University announces new law school dean

%C2%A0

 

Daina Amorosano

A year-long national search for the sixth dean of the Villanova School of Law yielded the appointment of internal candidate John Gotanda, announced in a University-wide e-mail on Oct. 28.

There is a lot going on at the law school in the spring, according to Gotanda, who has served as associate dean for Academic Affairs, associate dean for Research, director of the J.D./M.B.A. program and a professor of law, and has also been both a legal educator and administrative leader at the law school for 16 years. 

In conjunction with his move to dean, the School will be re-evaluating its curriculum and operative structure. Though Gotanda’s appointment technically leaves his current role open, no one person will fill the role next semester. Instead, the School will take a “transition team approach,” according to Gotanda.

“We are going to use this as an opportunity to examine our entire operative structure,” he said. 

Currently, the structure calls for one administrative and one academic dean.

“We might rethink that structure,” Gotanda said. “My goal is within the spring semester to come up with a new structure — or decide that the existing structure works well.”

A committee of Villanova trustees, faculty, administrators and alumni, put together last October by University President Rev. Peter Donohue, O.S.A., led the search for the new dean, according to co-chair of the search committee Paul Tufano, an ’83 alumnus of VSB and ’86 alumnus of VSL who also serves as a member of the Board of Trustees.

To be able to do justice to the search, the committee spent the first couple months doing outreach to stakeholders in the school in order to determine what it sought in the next dean, according to Tufano.

“We started talking to the stakeholders — students, faculty, staff and alumni — and engaged them in discussions,” he said. “That’s what really helped drive the position description that we announced with the search.”

To determine this position description, the committee worked with a professional recruiting firm that does a lot of work in higher education, according to Tufano.

“Like in any search process, we started with a wide pool and began to narrow it down until we identified a small group of candidates for the role,” he said.

☆ ☆ ☆ ☆ ☆ ☆ ☆

• [GIVEN INSTRUCTION 1]
Condense the paragraph in the article about the new law school dean that begins "A committee of Villanova trustees" into a short bulleted list, keeping its main facts.
• [GIVEN INSTRUCTION 2]
Carry on the article about the new law school dean, picking up right after its last sentence.

☆ ☆ ☆ ☆ ☆ ☆ ☆

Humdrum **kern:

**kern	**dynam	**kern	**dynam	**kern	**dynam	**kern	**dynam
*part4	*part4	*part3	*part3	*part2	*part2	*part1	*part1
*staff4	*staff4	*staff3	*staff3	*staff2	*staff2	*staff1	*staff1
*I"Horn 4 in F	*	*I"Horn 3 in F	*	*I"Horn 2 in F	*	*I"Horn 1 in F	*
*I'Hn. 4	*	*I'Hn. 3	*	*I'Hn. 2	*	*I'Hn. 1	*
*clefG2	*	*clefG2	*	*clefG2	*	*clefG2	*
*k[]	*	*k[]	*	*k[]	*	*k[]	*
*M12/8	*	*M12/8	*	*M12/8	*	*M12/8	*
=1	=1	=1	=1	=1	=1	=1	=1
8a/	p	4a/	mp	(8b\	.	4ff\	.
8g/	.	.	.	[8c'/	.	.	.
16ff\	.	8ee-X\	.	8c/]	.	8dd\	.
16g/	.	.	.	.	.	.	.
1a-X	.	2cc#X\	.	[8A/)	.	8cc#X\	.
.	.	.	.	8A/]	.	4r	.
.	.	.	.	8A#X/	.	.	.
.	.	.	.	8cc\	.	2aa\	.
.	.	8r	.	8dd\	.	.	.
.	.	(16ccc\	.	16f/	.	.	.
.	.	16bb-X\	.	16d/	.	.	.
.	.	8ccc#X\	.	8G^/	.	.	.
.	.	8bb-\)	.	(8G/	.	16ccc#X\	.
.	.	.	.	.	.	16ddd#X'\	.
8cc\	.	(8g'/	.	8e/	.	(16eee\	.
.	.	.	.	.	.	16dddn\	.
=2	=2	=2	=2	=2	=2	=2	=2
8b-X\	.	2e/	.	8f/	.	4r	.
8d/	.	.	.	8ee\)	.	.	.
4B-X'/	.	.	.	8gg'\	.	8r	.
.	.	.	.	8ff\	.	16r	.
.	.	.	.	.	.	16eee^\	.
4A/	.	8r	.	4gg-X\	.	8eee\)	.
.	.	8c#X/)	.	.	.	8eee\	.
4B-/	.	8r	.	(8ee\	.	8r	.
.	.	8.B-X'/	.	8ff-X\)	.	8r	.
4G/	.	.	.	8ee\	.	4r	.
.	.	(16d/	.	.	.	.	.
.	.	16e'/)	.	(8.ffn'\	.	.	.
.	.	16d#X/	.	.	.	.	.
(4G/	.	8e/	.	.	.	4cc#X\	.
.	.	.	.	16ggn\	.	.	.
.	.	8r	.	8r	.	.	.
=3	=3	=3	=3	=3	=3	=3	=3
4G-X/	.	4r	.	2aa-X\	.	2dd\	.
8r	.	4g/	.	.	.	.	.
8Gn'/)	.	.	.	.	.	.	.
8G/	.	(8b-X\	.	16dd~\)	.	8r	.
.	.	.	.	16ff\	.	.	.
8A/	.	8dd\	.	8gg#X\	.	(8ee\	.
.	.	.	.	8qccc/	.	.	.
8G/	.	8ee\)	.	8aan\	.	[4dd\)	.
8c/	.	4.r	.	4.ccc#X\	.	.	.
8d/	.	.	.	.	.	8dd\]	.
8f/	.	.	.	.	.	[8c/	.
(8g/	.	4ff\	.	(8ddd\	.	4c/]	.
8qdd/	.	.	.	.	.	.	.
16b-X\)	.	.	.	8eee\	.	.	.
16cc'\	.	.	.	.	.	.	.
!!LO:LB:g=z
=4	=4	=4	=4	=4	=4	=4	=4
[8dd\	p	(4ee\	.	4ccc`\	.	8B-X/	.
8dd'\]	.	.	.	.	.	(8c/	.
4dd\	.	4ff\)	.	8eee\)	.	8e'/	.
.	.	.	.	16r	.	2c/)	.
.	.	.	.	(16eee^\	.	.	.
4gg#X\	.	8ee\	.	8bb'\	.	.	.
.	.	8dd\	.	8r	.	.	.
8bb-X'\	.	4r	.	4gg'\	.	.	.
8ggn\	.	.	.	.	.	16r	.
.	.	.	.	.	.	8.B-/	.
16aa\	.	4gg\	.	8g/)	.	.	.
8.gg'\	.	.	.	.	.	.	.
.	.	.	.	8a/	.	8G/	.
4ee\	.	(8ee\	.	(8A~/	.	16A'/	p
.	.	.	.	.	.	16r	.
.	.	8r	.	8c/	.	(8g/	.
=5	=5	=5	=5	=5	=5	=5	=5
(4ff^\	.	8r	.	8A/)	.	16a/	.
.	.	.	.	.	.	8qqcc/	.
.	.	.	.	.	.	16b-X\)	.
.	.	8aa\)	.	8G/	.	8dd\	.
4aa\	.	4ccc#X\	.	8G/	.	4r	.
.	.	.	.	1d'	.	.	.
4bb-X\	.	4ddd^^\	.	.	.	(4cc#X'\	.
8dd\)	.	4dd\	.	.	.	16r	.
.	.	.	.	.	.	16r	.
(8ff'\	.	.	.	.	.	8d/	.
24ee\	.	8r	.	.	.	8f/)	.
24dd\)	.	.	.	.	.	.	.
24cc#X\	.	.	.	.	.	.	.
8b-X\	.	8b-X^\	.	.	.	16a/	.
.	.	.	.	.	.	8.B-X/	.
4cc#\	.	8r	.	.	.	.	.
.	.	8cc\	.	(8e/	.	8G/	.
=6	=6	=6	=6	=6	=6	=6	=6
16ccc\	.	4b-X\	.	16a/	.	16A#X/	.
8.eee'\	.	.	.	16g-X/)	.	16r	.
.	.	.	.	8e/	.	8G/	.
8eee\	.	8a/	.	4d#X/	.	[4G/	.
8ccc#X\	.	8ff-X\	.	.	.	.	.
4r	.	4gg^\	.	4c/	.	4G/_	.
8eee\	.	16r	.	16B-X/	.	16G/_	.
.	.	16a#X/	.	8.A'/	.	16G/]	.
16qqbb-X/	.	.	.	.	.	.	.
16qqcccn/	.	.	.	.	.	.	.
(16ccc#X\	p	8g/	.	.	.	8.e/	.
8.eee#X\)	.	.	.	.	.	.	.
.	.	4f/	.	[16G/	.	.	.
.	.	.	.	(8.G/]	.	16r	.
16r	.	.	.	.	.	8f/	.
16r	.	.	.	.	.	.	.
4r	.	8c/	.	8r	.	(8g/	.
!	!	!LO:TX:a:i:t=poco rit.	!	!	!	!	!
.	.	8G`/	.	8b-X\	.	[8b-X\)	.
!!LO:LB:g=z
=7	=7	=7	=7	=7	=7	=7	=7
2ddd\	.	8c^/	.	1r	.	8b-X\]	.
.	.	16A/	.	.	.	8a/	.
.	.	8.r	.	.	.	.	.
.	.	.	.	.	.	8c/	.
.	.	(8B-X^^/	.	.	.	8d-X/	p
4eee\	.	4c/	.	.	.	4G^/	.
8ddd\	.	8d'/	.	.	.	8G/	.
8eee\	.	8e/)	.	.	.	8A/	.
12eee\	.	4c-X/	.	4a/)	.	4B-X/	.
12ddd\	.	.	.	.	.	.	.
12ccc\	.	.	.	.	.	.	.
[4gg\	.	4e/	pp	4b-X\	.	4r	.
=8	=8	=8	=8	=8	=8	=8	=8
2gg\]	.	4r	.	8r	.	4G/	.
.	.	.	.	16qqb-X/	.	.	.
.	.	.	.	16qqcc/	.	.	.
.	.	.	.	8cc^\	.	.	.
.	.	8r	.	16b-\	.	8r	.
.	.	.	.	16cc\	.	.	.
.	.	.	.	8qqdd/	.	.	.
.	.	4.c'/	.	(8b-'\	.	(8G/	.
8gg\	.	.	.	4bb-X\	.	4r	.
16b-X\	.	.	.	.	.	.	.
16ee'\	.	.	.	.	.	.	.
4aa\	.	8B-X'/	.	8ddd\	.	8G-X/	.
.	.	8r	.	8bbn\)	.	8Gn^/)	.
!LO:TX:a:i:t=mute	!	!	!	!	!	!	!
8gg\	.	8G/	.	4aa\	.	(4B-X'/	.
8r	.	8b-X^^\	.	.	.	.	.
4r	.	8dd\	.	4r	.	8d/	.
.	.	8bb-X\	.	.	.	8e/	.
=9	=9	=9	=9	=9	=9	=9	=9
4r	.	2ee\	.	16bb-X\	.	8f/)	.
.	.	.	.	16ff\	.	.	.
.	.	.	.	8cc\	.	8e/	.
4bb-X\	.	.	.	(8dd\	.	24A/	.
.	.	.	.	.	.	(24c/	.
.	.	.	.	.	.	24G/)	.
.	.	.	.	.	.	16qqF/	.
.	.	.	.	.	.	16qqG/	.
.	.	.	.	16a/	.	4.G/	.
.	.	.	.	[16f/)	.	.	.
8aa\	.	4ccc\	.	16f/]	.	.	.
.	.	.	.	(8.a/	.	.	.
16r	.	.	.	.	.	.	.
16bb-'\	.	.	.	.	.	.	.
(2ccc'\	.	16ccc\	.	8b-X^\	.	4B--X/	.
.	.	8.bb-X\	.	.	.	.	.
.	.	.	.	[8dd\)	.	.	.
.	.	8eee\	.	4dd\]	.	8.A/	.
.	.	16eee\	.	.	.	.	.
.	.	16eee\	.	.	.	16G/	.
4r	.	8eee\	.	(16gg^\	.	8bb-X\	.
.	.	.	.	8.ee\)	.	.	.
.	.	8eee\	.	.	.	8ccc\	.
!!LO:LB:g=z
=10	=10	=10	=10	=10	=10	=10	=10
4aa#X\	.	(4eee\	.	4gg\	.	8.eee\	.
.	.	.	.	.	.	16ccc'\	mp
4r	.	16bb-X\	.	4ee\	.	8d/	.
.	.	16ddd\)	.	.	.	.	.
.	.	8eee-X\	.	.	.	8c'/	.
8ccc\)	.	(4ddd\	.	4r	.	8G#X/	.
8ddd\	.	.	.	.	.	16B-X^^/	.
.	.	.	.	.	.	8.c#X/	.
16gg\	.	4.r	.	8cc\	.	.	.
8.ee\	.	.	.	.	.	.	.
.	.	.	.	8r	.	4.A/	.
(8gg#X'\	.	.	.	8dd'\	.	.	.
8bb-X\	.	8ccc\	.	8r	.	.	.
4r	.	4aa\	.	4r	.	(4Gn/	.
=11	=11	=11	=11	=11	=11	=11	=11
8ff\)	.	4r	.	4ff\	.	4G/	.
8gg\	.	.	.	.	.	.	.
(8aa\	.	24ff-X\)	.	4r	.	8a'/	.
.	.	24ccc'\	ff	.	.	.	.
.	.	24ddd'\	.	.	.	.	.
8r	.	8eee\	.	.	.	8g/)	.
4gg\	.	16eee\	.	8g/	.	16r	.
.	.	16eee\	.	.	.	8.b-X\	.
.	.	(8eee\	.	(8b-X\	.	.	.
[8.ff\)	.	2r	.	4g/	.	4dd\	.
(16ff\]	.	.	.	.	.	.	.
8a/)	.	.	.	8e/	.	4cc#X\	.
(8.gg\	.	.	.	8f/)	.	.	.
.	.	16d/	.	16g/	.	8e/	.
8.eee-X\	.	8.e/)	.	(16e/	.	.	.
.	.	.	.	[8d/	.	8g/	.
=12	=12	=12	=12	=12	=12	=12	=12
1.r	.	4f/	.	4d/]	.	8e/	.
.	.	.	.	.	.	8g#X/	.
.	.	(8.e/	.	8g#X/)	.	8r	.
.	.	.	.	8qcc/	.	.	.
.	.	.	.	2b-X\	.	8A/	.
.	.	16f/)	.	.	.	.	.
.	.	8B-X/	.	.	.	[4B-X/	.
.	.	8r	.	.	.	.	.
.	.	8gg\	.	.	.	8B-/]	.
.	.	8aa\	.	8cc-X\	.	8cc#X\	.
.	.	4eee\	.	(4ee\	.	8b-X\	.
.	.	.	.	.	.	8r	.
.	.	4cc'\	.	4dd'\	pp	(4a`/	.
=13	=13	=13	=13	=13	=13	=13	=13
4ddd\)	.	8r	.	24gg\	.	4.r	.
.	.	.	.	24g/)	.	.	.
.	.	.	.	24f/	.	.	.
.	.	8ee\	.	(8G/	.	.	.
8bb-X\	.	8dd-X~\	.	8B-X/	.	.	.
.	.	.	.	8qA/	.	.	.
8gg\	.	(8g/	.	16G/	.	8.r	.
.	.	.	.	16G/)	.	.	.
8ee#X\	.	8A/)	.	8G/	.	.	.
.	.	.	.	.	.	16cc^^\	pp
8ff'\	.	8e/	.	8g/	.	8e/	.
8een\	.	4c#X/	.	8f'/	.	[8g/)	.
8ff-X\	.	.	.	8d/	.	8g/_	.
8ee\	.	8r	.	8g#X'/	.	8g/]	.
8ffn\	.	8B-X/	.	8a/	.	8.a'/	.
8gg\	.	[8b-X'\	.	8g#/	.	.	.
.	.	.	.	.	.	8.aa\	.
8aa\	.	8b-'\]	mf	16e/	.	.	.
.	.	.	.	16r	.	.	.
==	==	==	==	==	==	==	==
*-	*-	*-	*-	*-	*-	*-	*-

☆ ☆ ☆ ☆ ☆ ☆ ☆

• [WRITTEN RESPONSE 1]
- A committee of Villanova trustees, faculty, administrators and alumni led the search for the new dean.
- University President Rev. Peter Donohue, O.S.A., put the committee together last October.
- This account comes from Paul Tufano, co-chair of the search committee, an ’83 alumnus of VSB and ’86 alumnus of VSL, and a member of the Board of Trustees.

• [WRITTEN RESPONSE 2]
In addition to the firm’s efforts, advertisements placed in key publications and follow-up on recommendations from alumni, faculty and friends of the law school helped the committee identify candidates, according to Tufano.

“It was a very interesting and thoughtful process,” Tufano said. “We had a terrific committee — it was a team effort including alumni, administrators and faculty.”

Less than a handful of internal and external candidates were presented to Donohue, who ultimately made the final decision, according to Tufano.

“We’re incredibly fortunate to have a legal scholar and academic leader of John Gotanda’s caliber,” Donohue said.

Part of the hallmark of Gotanda’s vision is to work more closely with other schools on campus and create more active student learning — goals very much in line with the University’s Strategic Plan, which emphasizes the integration of schools.

“I see our program of legal education being more interdisciplinary, drawing upon our traditions and strengths and bridging the gap more between theory and practice,” Gotanda said. 

In addition to the importance of service learning, his vision emphasizes both global experiences for students and interdisciplinary curricula — including plans to draw on a wide variety of programs to potentially partner with.

“I’d like to open law school classes to grad students and have grad classes opened up to law students, which we currently don’t do,” he said. “The more we give our students the opportunity to take courses in different disciplines, it will make them better lawyers — particularly in a world that has become a lot more complex.”

Gotanda’s appointment as dean will take effect Jan. 1, 2011, relieving Acting Dean Doris Brogan from her current post.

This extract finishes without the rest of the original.